- Work task
The lines you return should be those containing the string "taillight", taken from the data below.

- Records for the exercise
—————

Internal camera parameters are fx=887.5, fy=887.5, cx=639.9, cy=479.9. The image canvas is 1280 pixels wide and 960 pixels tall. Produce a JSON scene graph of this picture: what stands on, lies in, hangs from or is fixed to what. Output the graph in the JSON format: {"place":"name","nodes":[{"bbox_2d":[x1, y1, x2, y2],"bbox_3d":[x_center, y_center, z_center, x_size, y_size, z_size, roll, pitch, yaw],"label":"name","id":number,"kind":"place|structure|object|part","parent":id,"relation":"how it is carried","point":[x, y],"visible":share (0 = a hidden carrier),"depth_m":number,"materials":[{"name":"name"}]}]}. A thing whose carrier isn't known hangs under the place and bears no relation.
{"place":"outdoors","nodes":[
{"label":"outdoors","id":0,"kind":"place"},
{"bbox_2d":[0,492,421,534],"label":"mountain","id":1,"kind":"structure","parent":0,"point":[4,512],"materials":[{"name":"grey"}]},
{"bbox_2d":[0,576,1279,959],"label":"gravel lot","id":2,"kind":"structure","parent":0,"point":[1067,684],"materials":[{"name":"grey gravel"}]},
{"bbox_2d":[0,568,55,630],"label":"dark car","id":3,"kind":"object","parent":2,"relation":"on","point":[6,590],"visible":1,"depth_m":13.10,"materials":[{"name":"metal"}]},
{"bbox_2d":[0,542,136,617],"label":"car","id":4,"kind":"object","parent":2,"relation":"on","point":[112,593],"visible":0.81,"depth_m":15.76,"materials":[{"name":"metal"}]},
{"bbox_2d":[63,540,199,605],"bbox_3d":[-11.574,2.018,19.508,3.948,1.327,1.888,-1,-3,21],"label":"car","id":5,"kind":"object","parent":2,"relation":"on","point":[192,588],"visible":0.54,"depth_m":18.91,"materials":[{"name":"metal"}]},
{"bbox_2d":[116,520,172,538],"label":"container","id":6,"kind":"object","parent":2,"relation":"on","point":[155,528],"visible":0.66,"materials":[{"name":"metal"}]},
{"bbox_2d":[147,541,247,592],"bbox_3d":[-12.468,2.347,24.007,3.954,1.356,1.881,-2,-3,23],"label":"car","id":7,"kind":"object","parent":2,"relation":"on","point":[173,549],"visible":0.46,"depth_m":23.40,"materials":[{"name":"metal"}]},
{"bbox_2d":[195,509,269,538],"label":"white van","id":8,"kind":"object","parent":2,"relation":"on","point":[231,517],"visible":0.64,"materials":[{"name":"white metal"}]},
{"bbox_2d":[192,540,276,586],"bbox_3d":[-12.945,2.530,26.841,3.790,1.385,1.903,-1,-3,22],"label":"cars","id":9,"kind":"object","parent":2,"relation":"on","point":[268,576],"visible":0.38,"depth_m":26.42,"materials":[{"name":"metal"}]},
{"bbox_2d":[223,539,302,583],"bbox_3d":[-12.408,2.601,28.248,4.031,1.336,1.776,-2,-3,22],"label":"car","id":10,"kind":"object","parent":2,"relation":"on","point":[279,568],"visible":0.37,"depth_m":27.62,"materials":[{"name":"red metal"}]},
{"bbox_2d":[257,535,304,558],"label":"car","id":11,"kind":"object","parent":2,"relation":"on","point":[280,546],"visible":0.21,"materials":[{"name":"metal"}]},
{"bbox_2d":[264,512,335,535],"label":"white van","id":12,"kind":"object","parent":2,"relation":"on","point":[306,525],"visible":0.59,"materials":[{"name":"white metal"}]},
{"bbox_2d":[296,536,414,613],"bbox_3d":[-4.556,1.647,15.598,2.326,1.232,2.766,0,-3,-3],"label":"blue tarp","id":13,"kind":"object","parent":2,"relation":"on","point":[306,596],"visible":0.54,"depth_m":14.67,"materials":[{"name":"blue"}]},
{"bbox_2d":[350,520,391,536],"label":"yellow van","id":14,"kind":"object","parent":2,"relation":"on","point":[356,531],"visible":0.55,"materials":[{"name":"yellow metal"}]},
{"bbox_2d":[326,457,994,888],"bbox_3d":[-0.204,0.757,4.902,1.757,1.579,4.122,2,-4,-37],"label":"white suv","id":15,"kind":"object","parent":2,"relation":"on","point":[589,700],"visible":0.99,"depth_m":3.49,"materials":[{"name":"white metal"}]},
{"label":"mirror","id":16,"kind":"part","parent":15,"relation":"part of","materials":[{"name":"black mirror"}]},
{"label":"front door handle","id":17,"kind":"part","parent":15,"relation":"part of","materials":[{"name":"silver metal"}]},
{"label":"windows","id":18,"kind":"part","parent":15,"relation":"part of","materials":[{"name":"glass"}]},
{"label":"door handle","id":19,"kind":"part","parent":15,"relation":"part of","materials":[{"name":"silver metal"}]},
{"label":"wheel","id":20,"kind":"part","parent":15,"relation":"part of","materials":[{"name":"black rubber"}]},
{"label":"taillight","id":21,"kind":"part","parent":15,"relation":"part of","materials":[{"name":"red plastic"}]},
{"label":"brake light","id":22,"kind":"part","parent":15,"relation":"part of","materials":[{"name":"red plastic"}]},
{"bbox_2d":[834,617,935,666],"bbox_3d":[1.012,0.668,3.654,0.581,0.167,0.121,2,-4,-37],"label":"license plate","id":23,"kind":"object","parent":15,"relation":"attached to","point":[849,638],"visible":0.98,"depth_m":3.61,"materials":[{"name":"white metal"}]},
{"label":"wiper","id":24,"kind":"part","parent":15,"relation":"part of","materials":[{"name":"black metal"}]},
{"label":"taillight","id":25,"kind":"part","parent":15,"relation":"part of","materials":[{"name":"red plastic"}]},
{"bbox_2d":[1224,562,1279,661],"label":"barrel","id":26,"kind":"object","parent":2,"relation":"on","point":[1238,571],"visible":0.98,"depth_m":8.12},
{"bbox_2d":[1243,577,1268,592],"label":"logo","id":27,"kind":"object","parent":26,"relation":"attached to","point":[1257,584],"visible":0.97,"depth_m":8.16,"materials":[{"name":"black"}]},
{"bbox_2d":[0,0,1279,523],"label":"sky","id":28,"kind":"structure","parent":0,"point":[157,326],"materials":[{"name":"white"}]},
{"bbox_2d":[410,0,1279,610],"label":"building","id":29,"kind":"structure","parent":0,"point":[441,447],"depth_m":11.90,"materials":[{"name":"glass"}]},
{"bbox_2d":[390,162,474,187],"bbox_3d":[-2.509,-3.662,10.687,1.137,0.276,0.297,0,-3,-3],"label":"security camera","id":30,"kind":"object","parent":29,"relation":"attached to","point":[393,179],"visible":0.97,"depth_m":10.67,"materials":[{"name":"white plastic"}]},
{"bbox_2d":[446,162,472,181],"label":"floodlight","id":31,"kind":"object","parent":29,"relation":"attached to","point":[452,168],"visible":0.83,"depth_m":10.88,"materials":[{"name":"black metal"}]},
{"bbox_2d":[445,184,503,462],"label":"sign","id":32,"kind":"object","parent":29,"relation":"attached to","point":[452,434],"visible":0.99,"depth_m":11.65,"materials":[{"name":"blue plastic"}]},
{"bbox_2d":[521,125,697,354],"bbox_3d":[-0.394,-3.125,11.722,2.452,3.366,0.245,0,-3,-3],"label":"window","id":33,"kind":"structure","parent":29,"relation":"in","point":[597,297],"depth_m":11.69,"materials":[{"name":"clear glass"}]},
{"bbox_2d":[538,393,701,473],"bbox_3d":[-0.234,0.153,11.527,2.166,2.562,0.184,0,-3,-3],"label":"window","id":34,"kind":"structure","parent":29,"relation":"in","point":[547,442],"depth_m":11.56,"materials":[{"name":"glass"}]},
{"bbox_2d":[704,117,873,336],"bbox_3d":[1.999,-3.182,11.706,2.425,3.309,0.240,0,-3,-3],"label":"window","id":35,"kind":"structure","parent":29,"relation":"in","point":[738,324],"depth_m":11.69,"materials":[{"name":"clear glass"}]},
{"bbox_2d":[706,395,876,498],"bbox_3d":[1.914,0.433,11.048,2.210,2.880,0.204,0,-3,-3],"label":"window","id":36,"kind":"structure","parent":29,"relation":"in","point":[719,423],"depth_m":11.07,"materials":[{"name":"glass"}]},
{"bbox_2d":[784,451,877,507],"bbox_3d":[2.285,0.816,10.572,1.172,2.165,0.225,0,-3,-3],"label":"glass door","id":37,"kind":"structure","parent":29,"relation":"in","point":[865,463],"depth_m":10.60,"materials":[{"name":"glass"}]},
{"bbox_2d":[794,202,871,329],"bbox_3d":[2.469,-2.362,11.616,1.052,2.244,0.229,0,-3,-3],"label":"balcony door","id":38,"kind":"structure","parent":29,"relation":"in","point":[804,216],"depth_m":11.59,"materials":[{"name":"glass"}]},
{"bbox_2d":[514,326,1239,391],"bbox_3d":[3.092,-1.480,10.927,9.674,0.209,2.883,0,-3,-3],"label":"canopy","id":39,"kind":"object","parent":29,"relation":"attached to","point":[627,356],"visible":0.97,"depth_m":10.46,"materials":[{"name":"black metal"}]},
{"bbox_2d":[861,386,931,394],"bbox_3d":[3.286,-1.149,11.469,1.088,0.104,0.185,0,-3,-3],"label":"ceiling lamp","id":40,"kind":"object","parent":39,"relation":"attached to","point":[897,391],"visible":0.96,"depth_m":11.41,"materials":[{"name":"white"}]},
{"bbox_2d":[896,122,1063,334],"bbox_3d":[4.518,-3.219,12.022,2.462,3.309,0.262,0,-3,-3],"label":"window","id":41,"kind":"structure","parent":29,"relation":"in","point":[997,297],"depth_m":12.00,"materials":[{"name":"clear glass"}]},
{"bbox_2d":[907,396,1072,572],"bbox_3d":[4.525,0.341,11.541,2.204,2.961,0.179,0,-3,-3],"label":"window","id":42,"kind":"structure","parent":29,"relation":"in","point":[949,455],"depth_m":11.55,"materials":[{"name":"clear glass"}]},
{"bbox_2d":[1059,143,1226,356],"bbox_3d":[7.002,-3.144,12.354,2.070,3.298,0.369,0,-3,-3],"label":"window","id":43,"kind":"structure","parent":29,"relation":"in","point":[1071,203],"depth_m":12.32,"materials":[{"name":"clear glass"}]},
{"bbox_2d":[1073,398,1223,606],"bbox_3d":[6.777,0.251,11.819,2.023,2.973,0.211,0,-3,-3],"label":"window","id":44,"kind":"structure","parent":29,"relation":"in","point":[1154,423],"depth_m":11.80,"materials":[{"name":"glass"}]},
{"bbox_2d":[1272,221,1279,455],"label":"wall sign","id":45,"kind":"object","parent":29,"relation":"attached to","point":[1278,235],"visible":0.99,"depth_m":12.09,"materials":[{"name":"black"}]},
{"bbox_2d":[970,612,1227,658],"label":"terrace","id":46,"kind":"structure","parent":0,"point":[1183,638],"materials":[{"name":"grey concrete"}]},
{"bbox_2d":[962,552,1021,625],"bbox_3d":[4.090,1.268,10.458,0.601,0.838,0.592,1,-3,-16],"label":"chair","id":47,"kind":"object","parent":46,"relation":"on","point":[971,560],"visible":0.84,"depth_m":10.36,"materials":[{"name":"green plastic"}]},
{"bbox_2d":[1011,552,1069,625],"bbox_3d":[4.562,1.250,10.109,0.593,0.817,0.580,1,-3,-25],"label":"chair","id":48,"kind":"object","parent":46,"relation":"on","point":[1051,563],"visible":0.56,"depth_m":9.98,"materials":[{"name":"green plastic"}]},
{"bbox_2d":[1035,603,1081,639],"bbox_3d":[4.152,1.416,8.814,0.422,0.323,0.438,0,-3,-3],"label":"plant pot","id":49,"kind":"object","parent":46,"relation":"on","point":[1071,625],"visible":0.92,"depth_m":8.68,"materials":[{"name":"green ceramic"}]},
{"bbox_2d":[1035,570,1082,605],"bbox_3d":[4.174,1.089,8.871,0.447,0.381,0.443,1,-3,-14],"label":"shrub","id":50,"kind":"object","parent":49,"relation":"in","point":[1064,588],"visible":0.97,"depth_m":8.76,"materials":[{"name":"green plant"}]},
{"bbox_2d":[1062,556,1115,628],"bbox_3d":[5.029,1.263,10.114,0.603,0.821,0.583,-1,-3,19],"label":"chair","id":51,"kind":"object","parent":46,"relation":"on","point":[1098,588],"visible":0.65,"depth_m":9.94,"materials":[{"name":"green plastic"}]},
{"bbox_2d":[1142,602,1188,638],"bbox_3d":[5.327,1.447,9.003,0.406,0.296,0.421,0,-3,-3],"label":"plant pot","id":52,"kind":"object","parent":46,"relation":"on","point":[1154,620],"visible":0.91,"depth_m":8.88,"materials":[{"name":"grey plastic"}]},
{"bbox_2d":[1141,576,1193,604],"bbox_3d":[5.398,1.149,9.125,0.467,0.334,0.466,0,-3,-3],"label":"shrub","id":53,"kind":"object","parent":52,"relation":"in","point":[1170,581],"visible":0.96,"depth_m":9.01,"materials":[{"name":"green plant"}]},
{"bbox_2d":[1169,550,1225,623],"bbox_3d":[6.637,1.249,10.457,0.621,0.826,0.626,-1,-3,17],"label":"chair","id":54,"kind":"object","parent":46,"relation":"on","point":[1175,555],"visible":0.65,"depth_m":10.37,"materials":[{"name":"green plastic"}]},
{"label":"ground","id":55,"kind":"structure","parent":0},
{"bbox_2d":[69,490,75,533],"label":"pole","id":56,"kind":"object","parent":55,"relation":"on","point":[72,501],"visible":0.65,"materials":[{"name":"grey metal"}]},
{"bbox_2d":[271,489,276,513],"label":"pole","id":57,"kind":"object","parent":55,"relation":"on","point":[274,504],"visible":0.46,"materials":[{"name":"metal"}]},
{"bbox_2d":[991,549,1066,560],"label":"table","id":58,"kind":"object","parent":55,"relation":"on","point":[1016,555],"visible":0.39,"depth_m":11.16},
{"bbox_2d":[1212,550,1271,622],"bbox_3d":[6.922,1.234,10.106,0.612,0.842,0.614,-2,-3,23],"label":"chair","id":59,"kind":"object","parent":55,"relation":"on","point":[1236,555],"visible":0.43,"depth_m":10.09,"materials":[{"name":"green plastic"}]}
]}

—————

- Exercise response
{"label":"taillight","id":21,"kind":"part","parent":15,"relation":"part of","materials":[{"name":"red plastic"}]},
{"label":"taillight","id":25,"kind":"part","parent":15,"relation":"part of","materials":[{"name":"red plastic"}]},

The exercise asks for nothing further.